- [WHAT THE TASK ASKS] Transcribe the data underneath exactly. No images belong in your version.

- [COLLECTED MATERIAL]
[Start of Attachment]

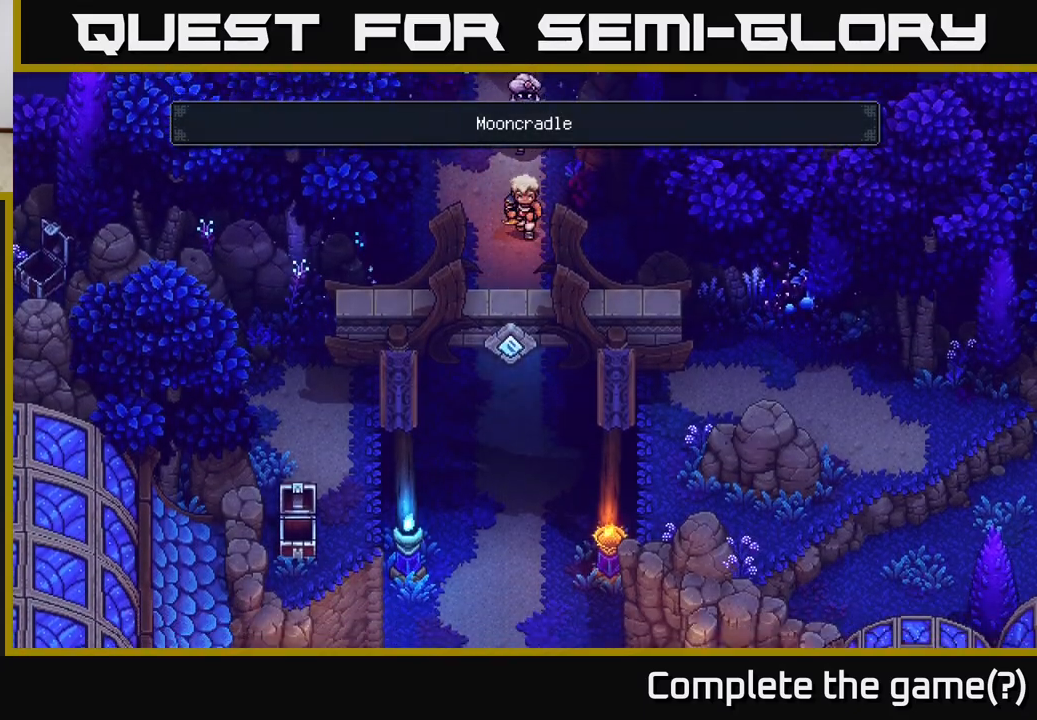
{"buttons": [], "left_stick": "down", "right_stick": "center", "events": []}
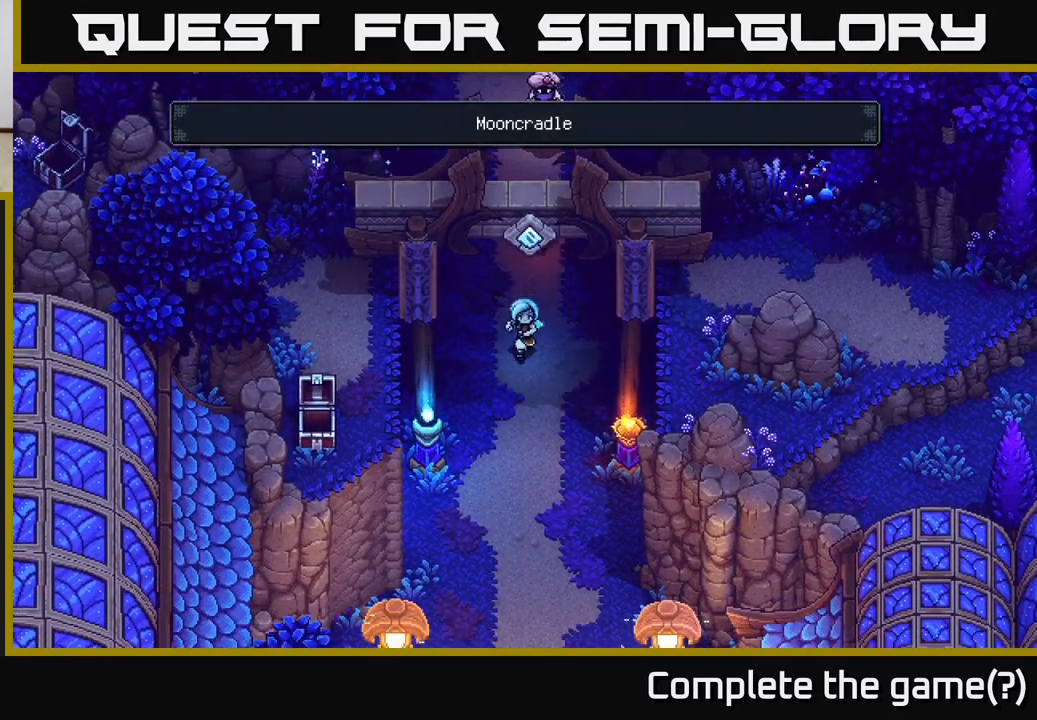
{"buttons": [], "left_stick": "down", "right_stick": "center", "events": []}
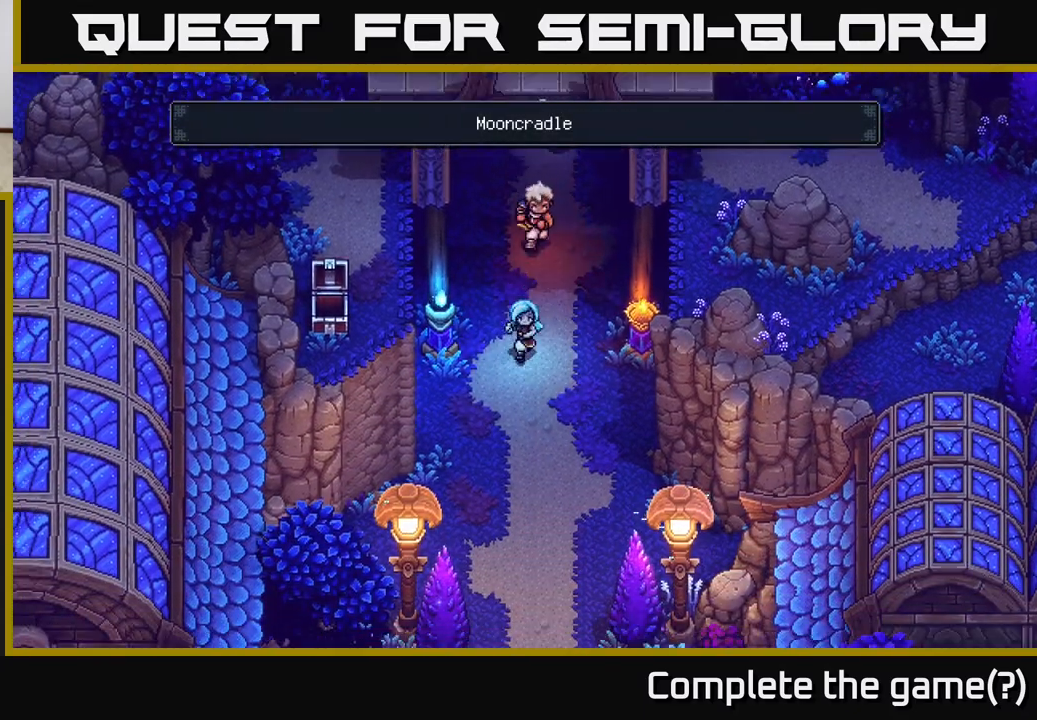
{"buttons": [], "left_stick": "down", "right_stick": "center", "events": []}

[End of Attachment]

- [RESPONSE BOX]
{"buttons": [], "left_stick": "down", "right_stick": "center", "events": []}
{"buttons": [], "left_stick": "down", "right_stick": "center", "events": []}
{"buttons": [], "left_stick": "down", "right_stick": "center", "events": []}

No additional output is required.